First Malaria Cell Atlas Could Help Researchers Develop Drugs And Vaccines Against the Mosquito-Borne Disease
First Malaria Cell Atlas Could Help Researchers Develop Drugs And Vaccines Against the Mosquito-Borne Disease
The Malaria Cell Atlas was developed by using advanced single cell RNA sequencing techniques to isolate individual parasites and measure their gene activity.

Malaria kills nearly half a million people, including a child every two minutes, annually across the world. With more than 200 million new cases reported every year, Malaria remains to be one of the deadliest mosquito-borne diseases.

The scientific community has long stressed for a concerted treatment of malaria, dengue, zika, chinkungunya and other mosquito-borne diseases. Now those calls may finally be answered as the non-profit Wellcome Sanger Institute and its collaborators have created a Malaria Cell Atlas. This will help researchers develop drugs and vaccines against the mosquito-borne disease caused by the Plasmodium parasite that spreads to humans through the bites of infected mosquitoes.

The endeavor provides the first detailed map of the behaviour of individual malaria parasites. The Malaria Cell Atlas was developed by using advanced single cell RNA sequencing techniques to isolate individual parasites and measure their gene activity.

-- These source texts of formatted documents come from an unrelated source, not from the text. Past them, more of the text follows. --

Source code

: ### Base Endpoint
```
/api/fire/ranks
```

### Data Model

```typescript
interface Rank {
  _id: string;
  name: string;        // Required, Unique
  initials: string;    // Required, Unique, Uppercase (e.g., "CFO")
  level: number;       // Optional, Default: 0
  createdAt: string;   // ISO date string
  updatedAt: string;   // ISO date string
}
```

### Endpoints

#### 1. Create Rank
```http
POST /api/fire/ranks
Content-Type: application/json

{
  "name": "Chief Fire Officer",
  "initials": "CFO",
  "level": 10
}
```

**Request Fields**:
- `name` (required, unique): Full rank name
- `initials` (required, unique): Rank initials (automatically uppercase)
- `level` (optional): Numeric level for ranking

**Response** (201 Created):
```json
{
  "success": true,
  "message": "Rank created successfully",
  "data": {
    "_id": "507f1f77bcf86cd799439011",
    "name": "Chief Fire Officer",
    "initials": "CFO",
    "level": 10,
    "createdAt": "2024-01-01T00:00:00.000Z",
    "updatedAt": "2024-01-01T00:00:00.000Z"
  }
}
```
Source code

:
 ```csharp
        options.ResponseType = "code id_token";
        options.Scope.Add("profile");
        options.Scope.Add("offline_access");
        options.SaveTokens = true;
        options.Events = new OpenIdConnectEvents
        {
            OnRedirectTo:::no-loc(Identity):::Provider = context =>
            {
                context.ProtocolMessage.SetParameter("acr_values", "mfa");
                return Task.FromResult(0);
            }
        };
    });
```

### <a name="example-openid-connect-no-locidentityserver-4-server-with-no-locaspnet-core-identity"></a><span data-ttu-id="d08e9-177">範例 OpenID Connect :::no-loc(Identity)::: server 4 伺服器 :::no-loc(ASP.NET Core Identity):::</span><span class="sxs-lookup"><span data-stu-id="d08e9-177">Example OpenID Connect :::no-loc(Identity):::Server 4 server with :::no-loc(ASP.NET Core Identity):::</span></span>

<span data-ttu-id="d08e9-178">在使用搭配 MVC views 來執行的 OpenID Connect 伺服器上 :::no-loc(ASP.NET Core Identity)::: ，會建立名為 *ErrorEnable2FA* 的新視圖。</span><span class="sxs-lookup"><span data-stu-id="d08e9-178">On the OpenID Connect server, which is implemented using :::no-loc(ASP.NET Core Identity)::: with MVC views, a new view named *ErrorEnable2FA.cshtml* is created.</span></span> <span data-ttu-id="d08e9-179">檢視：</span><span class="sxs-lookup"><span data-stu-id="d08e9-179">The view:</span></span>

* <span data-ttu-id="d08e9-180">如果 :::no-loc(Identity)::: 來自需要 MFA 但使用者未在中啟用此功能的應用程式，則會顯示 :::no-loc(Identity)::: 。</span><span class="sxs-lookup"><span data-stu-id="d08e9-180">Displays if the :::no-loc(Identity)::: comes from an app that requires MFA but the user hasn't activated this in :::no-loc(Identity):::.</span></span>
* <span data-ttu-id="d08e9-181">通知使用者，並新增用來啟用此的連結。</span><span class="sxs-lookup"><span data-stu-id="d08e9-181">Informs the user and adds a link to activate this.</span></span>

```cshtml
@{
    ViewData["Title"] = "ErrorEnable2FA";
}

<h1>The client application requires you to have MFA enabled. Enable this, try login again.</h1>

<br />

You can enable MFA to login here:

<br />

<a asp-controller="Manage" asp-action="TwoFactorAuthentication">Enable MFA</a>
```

“We’ve created an atlas of gene activity that spans the complete life cycle of the malaria parasite. This is the first atlas of its kind for a single-cell organism. The malaria parasite’s life cycle is the key to research into this disease and the Malaria Cell Atlas will help us truly understand the parasite in order to effectively control malaria,” Dr Virginia Howick, joint first author from the Wellcome Sanger Institute, was quoted as saying.

Andrew Russell, joint first author and a PhD student at the Wellcome Sanger Institute, said, “Using the Malaria Cell Atlas, we’ve inferred the roles of parasite genes that until now were entirely unknown.

“We do this through ‘guilt-by-association’: by looking at functions of previously studied genes, we can predict roles of unknown genes if they show similar activity patterns to known genes. This provides a new opportunity to find novel drug targets,” he added.

The freely-available Malaria Cell Atlas gives the “highest resolution view of malaria parasite gene expression to date”. To get this, the researchers have isolated and measured the gene activity of 1,787 individual malaria parasites from 10 stages across their complete life cycle.

The team used another single-cell technology to examine a further 16,000 individual parasites from the blood stages of malaria that infect mice, monkeys and humans.

They found that, despite the different hosts, the gene activity behaviour across the three malaria parasite species was similar.

Parasites in the blood of three Kenyan people being treated for malaria were also collected.

The team used the Malaria Cell Atlas as a reference to examine individual “wild” parasites from two different human malaria parasite species for the first time.

Dr Mara Lawniczak, lead author from the Wellcome Sanger Institute, said, “To defeat malaria we need to understand all the tricks the parasite uses throughout its life cycle. The Malaria Cell Atlas is the first detailed map that gives us insight into how different one parasite is from another, even when they are genetically identical.”

He added, “We face the problem of malaria becoming more resistant to current malaria drugs. As new drugs are introduced, we hope the Malaria Cell Atlas will act as a reference to understand how parasites change their behaviours in response to our efforts to control them. Knowing this will help reveal how to corner the parasites and ultimately eliminate them.”